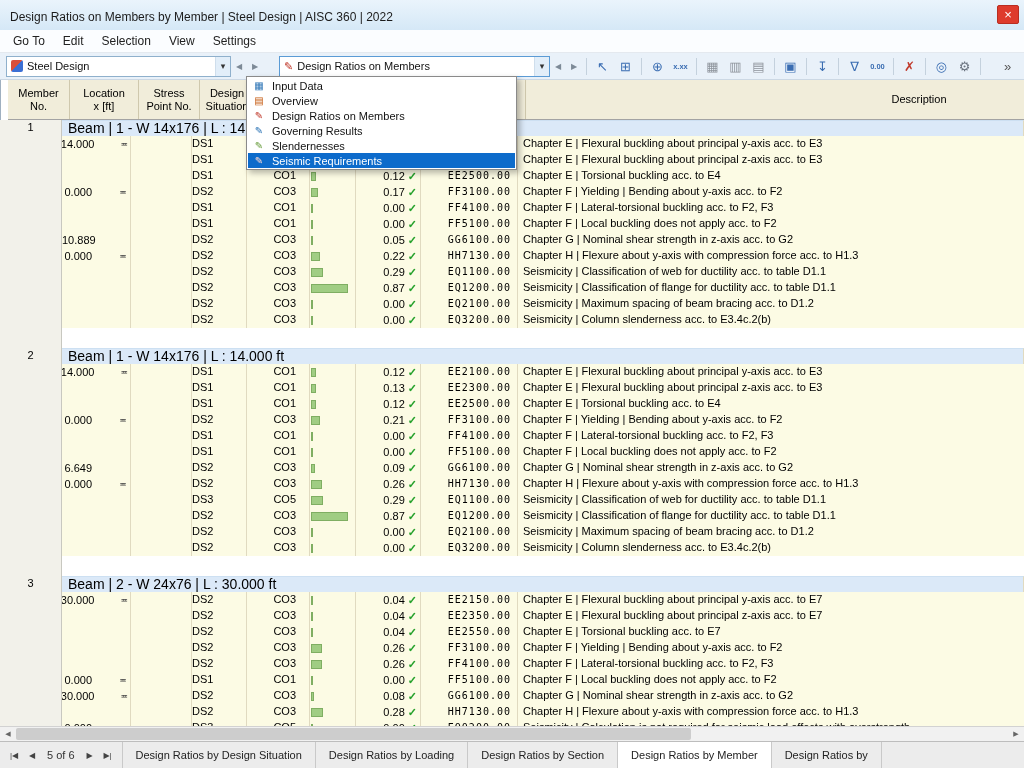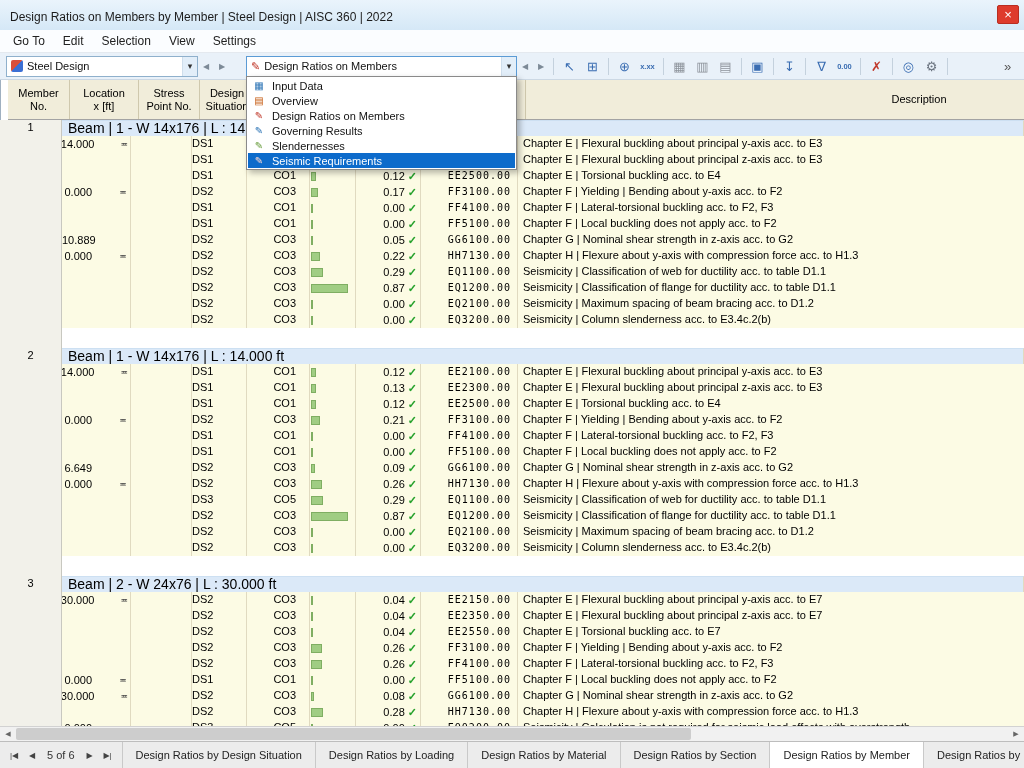--- a/index.html
+++ b/index.html
@@ -26,21 +26,21 @@
   }
   .menu-item{ padding:2px 9px; }
   
   .toolbar{
     position:absolute; top:53px; left:0; width:1024px; height:27px; background:#e9f1f9;
     border-bottom:1px solid #ccd8e4; display:flex; align-items:center; padding-left:6px;
   }
   .combo{
     height:21px; background:#fff; border:1px solid #8fb0cc; display:flex; align-items:center; font-size:11px; color:#111;
   }
-  .combo.module{ width:192px; }
+  .combo.module{ width:225px; }
   .combo.table-combo{ width:271px; margin-left:16px; border-color:#5b9bd5; }
   .c-icon{ margin:0 4px; font-size:11px; }
   .steel-icon{ width:12px; height:12px; margin:0 4px; background:linear-gradient(135deg,#d94f3c 50%,#3b6fd4 50%); border-radius:2px; }
   .c-label{ flex:1; white-space:nowrap; overflow:hidden; }
   .c-arrow{ width:15px; align-self:stretch; display:flex; align-items:center; justify-content:center;
     color:#333; font-size:9px; border-left:1px solid #cfdeec; background:#e2eef9; }
   .tb-nav{ width:14px; height:20px; display:flex; align-items:center; justify-content:center; color:#7d8a97; font-size:8px; margin:0 1px; }
   .tb-sep{ width:1px; height:17px; background:#c4d1dd; margin:0 4px; }
   .tb-icons{ flex:1; display:flex; align-items:center; height:27px; }
   .tb-btn{ min-width:21px; height:21px; display:flex; align-items:center; justify-content:center; font-size:13px; margin:0 1px; border-radius:2px; }
@@ -914,20 +914,19 @@
     <div class="tab-nav" data-name="table-pager">
         <div class="pg-btn" data-name="first-page-button">|◀</div>
         <div class="pg-btn" data-name="previous-page-button">◀</div>
         <span class="tab-pos" data-name="page-indicator">5 of 6</span>
         <div class="pg-btn" data-name="next-page-button">▶</div>
         <div class="pg-btn" data-name="last-page-button">▶|</div>
       </div>
     <div class="tab-strip" data-name="tab-strip">
         <div class="tab" data-name="tab-design-ratios-by-design-situation">Design Ratios by Design Situation</div>
         <div class="tab" data-name="tab-design-ratios-by-loading">Design Ratios by Loading</div>
-        <div class="tab" data-name="tab-design-ratios-by-material">Design Ratios by Material</div>
         <div class="tab" data-name="tab-design-ratios-by-section">Design Ratios by Section</div>
         <div class="tab active" data-name="tab-design-ratios-by-member">Design Ratios by Member</div>
         <div class="tab" data-name="tab-design-ratios-by">Design Ratios by</div>
       </div>
   </div>
 
 </div>
 
 </body></html>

--- Task item ---
Each line in the data that holds the word "solid" must be copied.

--- Exercise response ---
     border-bottom:1px solid #ccd8e4; display:flex; align-items:center; padding-left:6px;
     height:21px; background:#fff; border:1px solid #8fb0cc; display:flex; align-items:center; font-size:11px; color:#111;
     color:#333; font-size:9px; border-left:1px solid #cfdeec; background:#e2eef9; }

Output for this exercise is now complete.